Your assignment ▸ If a line below includes the string "keys", copy it.

Exercise data ▸

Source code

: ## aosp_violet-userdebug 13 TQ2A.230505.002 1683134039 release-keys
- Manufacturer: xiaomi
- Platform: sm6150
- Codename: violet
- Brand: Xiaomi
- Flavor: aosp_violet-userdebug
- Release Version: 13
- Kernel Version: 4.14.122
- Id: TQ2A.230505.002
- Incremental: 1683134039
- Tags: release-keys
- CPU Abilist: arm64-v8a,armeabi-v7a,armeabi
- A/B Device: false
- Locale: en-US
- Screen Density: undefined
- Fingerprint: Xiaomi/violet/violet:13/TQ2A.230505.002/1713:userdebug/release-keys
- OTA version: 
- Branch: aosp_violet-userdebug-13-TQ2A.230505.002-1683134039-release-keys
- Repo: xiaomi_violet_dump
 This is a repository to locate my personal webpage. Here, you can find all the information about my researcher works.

Exercise solution ▸
: ## aosp_violet-userdebug 13 TQ2A.230505.002 1683134039 release-keys
- Tags: release-keys
- Fingerprint: Xiaomi/violet/violet:13/TQ2A.230505.002/1713:userdebug/release-keys
- Branch: aosp_violet-userdebug-13-TQ2A.230505.002-1683134039-release-keys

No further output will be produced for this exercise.